Aim of the exercise: Hunt through the entries for the word "суставам" and copy each line in which it appears.

(Stored records)
▬▬▬▬▬▬▬▬▬▬

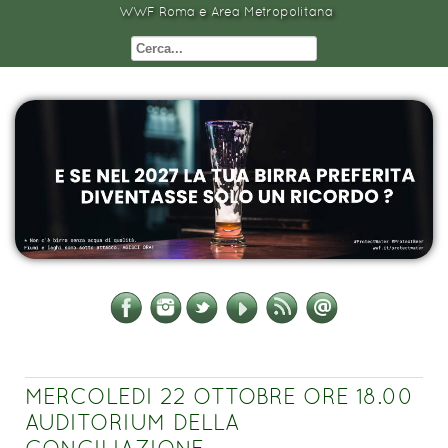
WWF Roma e Area Metropolitana
MERCOLEDI 22 OTTOBRE ORE 18.00
AUDITORIUM DELLA
CONCILIAZIONE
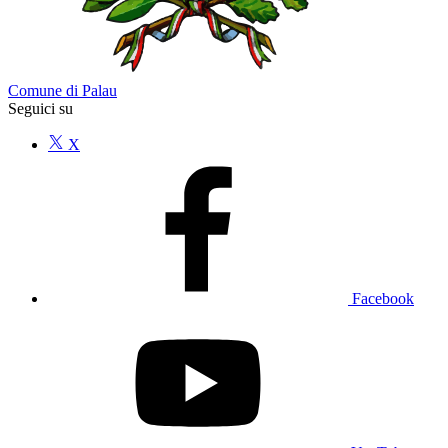
Comune di Palau
Seguici su
X
Facebook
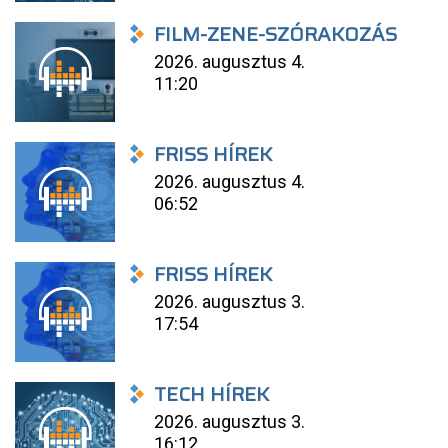
FILM-ZENE-SZÓRAKOZÁS
2026. augusztus 4.
11:20
FRISS HÍREK
2026. augusztus 4.
06:52
FRISS HÍREK
2026. augusztus 3.
17:54
TECH HÍREK
2026. augusztus 3.
16:12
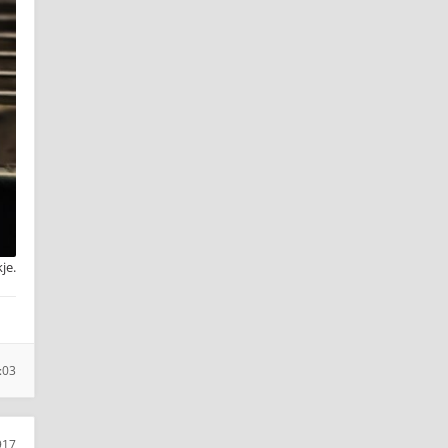
je.
:03
917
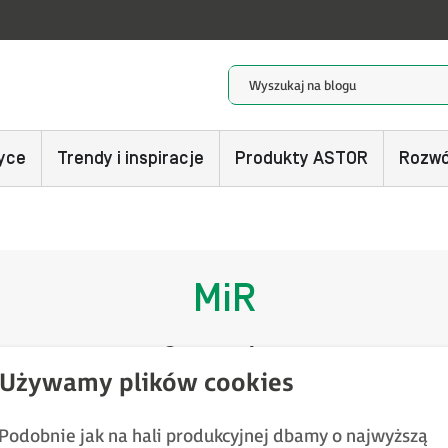
yce
Trendy i inspiracje
Produkty ASTOR
Rozwó
MiR
3 postów
Podobnie jak na hali produkcyjnej dbamy o najwyższą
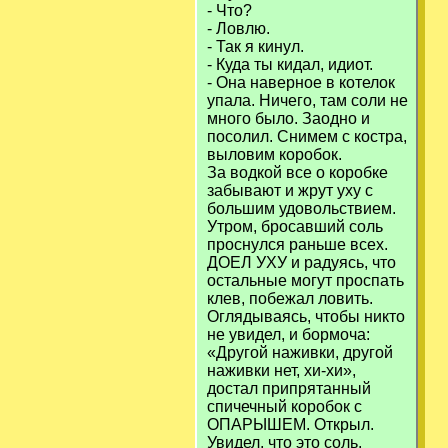
- Что?
- Ловлю.
- Так я кинул.
- Куда ты кидал, идиот.
- Она наверное в котелок
упала. Ничего, там соли не
много было. Заодно и
посолил. Снимем с костра,
выловим коробок.
За водкой все о коробке
забывают и жрут уху с
большим удовольствием.
Утром, бросавший соль
проснулся раньше всех.
ДОЕЛ УХУ и радуясь, что
остальные могут проспать
клев, побежал ловить.
Оглядываясь, чтобы никто
не увидел, и бормоча:
«Другой наживки, другой
наживки нет, хи-хи»,
достал припрятанный
спичечный коробок с
ОПАРЫШЕМ. Открыл.
Увидел, что это соль.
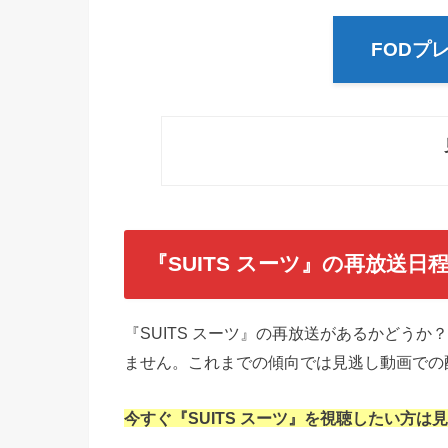
FODプ
『SUITS スーツ
』の再放送日
『SUITS スーツ』の再放送があるかどう
ません。これまでの傾向では見逃し動画での
今すぐ『SUITS スーツ』を視聴したい方は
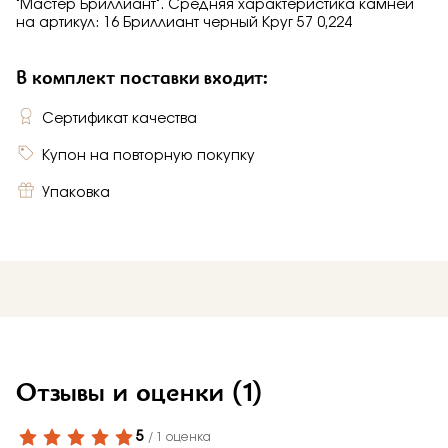
"Мастер Бриллиант". Средняя характеристика камней
на артикул: 16 Бриллиант черный Круг 57 0,224
В комплект поставки входит:
Сертификат качества
Купон на повторную покупку
Упаковка
Отзывы и оценки
(1)
5
/ 1 оценка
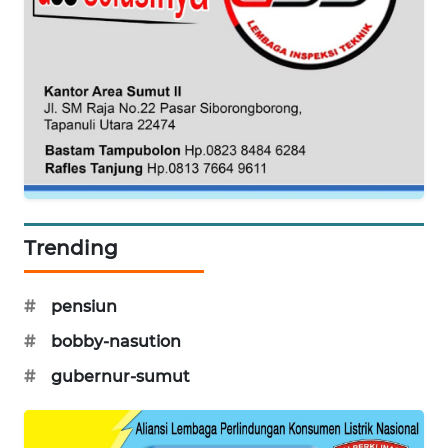
PERSONA
WAHANA
OTOMOTIF
WAHANA
HEALTH
WAHANA
DESA
Trending
WISATA
#
pensiun
LAPAK
WAHANA
#
bobby-nasution
#
gubernur-sumut
Wahana
Network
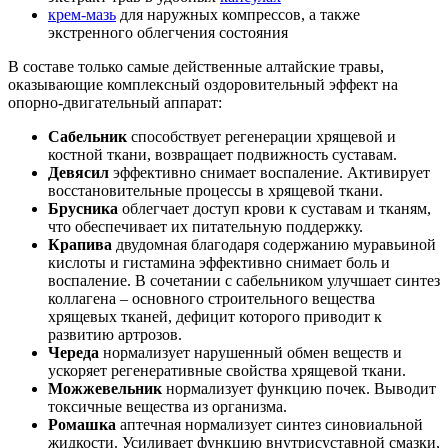
крем-мазь
для наружных компрессов, а также
экстренного облегчения состояния
В составе только самые действенные алтайские травы,
оказывающие комплексный оздоровительный эффект на
опорно-двигательный аппарат:
Сабельник
способствует регенерации хрящевой и
костной ткани, возвращает подвижность суставам.
Девясил
эффективно снимает воспаление. Активирует
восстановительные процессы в хрящевой ткани.
Брусника
облегчает доступ крови к суставам и тканям,
что обеспечивает их питательную поддержку.
Крапива
двудомная благодаря содержанию муравьиной
кислоты и гистамина эффективно снимает боль и
воспаление. В сочетании с сабельником улучшает синтез
коллагена – основного строительного вещества
хрящевых тканей, дефицит которого приводит к
развитию артрозов.
Череда
нормализует нарушенный обмен веществ и
ускоряет регенеративные свойства хрящевой ткани.
Можжевельник
нормализует функцию почек. Выводит
токсичные вещества из организма.
Ромашка
аптечная нормализует синтез синовиальной
жидкости. Усиливает функцию внутрисуставной смазки,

▬▬▬▬▬▬▬▬▬▬

Written solution:
костной ткани, возвращает подвижность суставам.
облегчает доступ крови к суставам и тканям,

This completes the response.